DATA:
=== Begin Enclosure ===

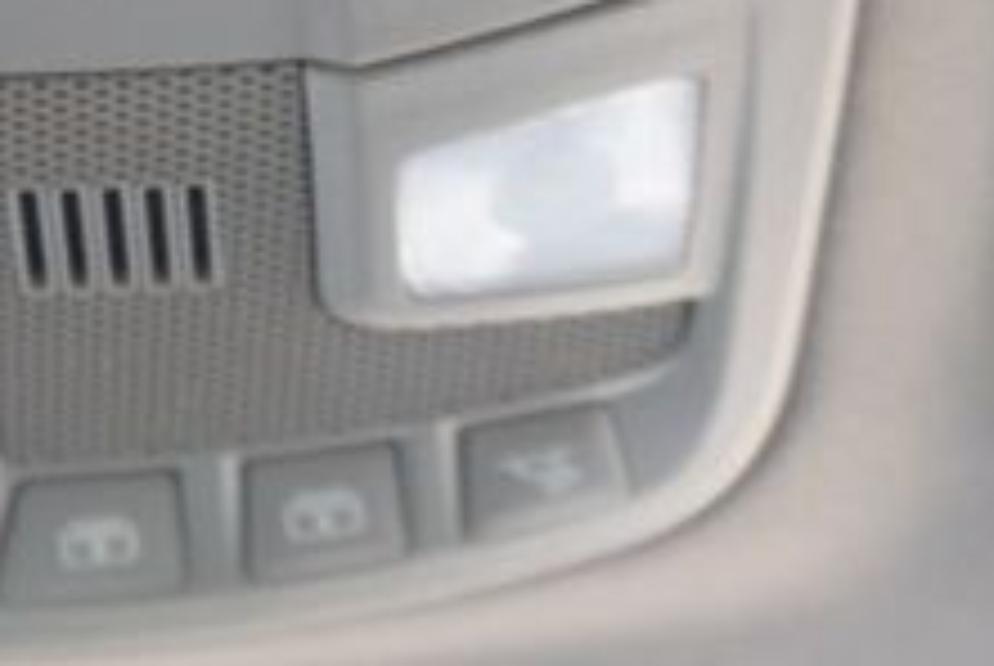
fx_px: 3069
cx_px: -328
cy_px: -567
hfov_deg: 17.2
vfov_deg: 11.4
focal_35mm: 111
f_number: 4
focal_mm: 16
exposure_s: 1/60
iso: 800
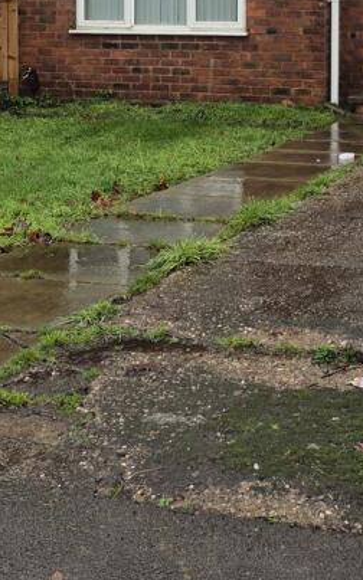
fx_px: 981
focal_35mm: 62
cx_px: 367
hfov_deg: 20.3
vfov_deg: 30.1
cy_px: -30
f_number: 1.8
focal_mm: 5.4
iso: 40
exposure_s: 1/180
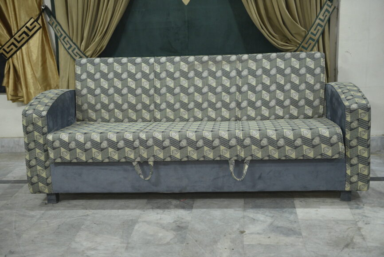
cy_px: 128
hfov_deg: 41.1
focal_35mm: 48
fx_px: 512
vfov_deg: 28.1
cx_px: 192
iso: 2000
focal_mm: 48
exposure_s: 1/125
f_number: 3.2
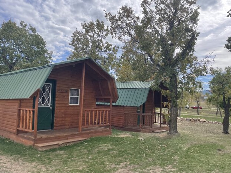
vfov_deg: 51.3
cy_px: 89
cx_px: 118
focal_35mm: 27
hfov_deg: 65.3
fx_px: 180
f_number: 1.6
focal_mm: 4.2
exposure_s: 1/2882
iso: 32
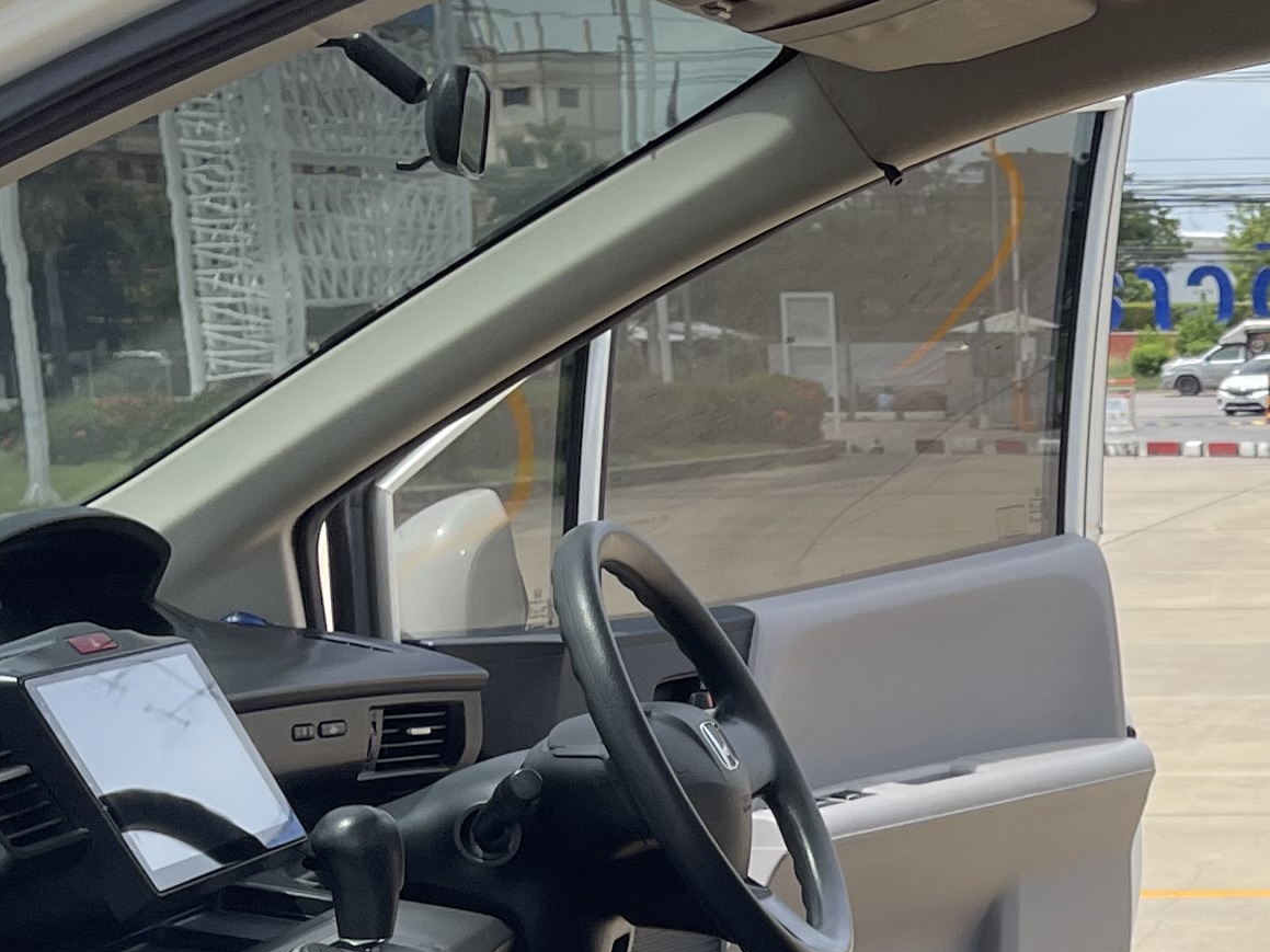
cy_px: 1157
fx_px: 3192
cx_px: 1472
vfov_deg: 16.3
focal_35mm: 87
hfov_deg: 21.1
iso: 32
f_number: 1.6
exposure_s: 1/2336
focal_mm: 5.1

=== End Enclosure ===

YOUR INSTRUCTIONS: Drop the images and repeat the data exactly.

EXERCISE RESULT:
fx_px: 3069
cx_px: -328
cy_px: -567
hfov_deg: 17.2
vfov_deg: 11.4
focal_35mm: 111
f_number: 4
focal_mm: 16
exposure_s: 1/60
iso: 800
fx_px: 981
focal_35mm: 62
cx_px: 367
hfov_deg: 20.3
vfov_deg: 30.1
cy_px: -30
f_number: 1.8
focal_mm: 5.4
iso: 40
exposure_s: 1/180
cy_px: 128
hfov_deg: 41.1
focal_35mm: 48
fx_px: 512
vfov_deg: 28.1
cx_px: 192
iso: 2000
focal_mm: 48
exposure_s: 1/125
f_number: 3.2
vfov_deg: 51.3
cy_px: 89
cx_px: 118
focal_35mm: 27
hfov_deg: 65.3
fx_px: 180
f_number: 1.6
focal_mm: 4.2
exposure_s: 1/2882
iso: 32
cy_px: 1157
fx_px: 3192
cx_px: 1472
vfov_deg: 16.3
focal_35mm: 87
hfov_deg: 21.1
iso: 32
f_number: 1.6
exposure_s: 1/2336
focal_mm: 5.1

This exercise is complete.